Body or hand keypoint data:
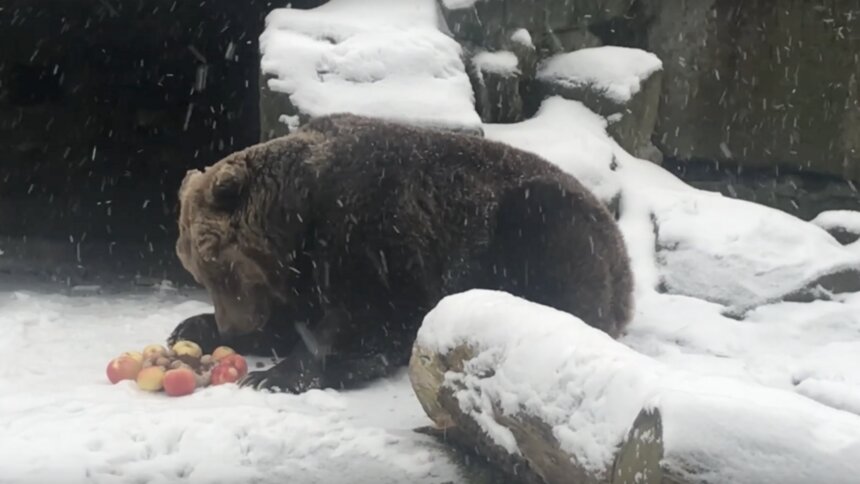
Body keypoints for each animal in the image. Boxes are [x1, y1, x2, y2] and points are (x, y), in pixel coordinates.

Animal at [166, 114, 632, 394]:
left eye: (220, 269)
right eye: (199, 273)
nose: (231, 325)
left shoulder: (376, 235)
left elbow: (367, 321)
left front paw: (274, 376)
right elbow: (291, 319)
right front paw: (191, 327)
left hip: (538, 226)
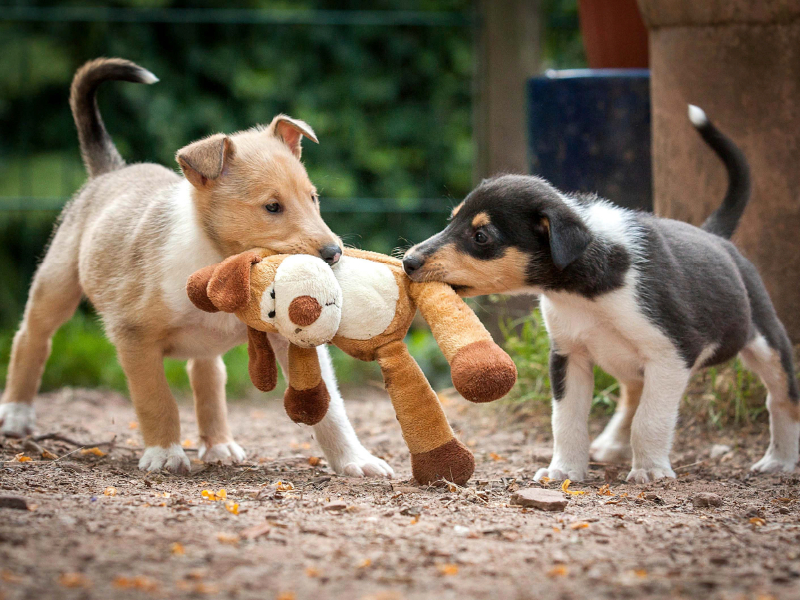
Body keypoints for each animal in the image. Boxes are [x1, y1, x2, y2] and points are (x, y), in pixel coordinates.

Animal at [0, 57, 394, 478]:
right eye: (272, 206)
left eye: (313, 197)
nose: (334, 253)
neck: (217, 259)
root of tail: (110, 171)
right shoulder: (133, 336)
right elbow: (156, 398)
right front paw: (164, 454)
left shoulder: (289, 337)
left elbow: (332, 409)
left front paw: (357, 461)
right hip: (56, 283)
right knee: (31, 338)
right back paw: (16, 414)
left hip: (203, 342)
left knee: (207, 377)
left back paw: (219, 445)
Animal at [406, 106, 800, 482]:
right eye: (451, 220)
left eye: (481, 236)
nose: (408, 261)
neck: (585, 292)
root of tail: (716, 237)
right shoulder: (569, 355)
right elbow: (567, 421)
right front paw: (565, 470)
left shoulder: (672, 355)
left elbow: (651, 420)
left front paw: (650, 470)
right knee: (631, 395)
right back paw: (611, 444)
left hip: (767, 342)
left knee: (781, 399)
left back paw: (779, 460)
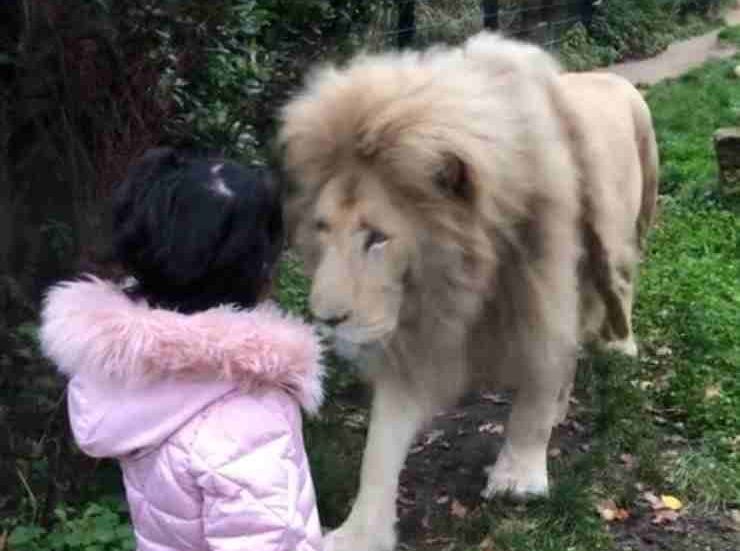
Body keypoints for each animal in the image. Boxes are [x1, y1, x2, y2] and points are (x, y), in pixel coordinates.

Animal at [278, 31, 660, 551]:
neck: (459, 278)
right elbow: (380, 445)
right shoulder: (416, 342)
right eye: (321, 228)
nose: (325, 319)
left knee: (620, 289)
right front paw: (358, 532)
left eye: (377, 237)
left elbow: (536, 388)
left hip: (635, 219)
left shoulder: (543, 294)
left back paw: (620, 347)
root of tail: (613, 79)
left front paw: (518, 477)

- **WHAT IS REQUIRED**: Copy the records exactly as they appear, leaving every picture out.

- **EXPECTED ANSWER**:
Body keypoints for each animal in the image. Boxes are [x1, y1, x2, y2] and points are (x, y), in pixel coordinates.

Animal at [166, 114, 632, 394]:
left eye: (220, 269)
right eye: (199, 273)
nose: (231, 325)
left shoulder: (376, 235)
left elbow: (367, 321)
left front paw: (274, 376)
right elbow: (291, 319)
right front paw: (191, 327)
left hip: (538, 226)
Body keypoints for each animal in the image. Boxes are [x1, y1, x2, y2] and points are (x, y), in pixel coordinates.

Animal at [0, 57, 394, 478]:
right eye: (272, 206)
left eye: (313, 197)
nose: (334, 253)
neck: (217, 259)
root of tail: (110, 171)
right shoulder: (133, 336)
right elbow: (156, 398)
right front paw: (164, 454)
left shoulder: (289, 337)
left elbow: (332, 409)
left front paw: (357, 461)
right hip: (56, 283)
right knee: (31, 338)
right back paw: (16, 414)
left hip: (203, 342)
left knee: (207, 377)
left back paw: (219, 445)
Animal at [406, 106, 800, 482]:
right eye: (451, 220)
left eye: (481, 236)
nose: (408, 261)
neck: (585, 292)
root of tail: (716, 237)
right shoulder: (569, 355)
right elbow: (567, 421)
right front paw: (565, 470)
left shoulder: (672, 355)
left elbow: (651, 420)
left front paw: (650, 470)
right knee: (631, 395)
right back paw: (611, 444)
left hip: (767, 342)
left knee: (781, 399)
left back paw: (779, 460)
Body keypoints for each animal in the image. Boxes are [x1, y1, x2, y2] and points are (x, y), in pixel coordinates.

Animal at [278, 31, 660, 551]:
neck: (459, 278)
right elbow: (380, 445)
right shoulder: (416, 342)
right eye: (321, 228)
nose: (325, 319)
left knee: (620, 289)
right front paw: (358, 532)
left eye: (377, 237)
left elbow: (536, 388)
left hip: (635, 219)
left shoulder: (543, 294)
left back paw: (620, 347)
root of tail: (613, 79)
left front paw: (518, 477)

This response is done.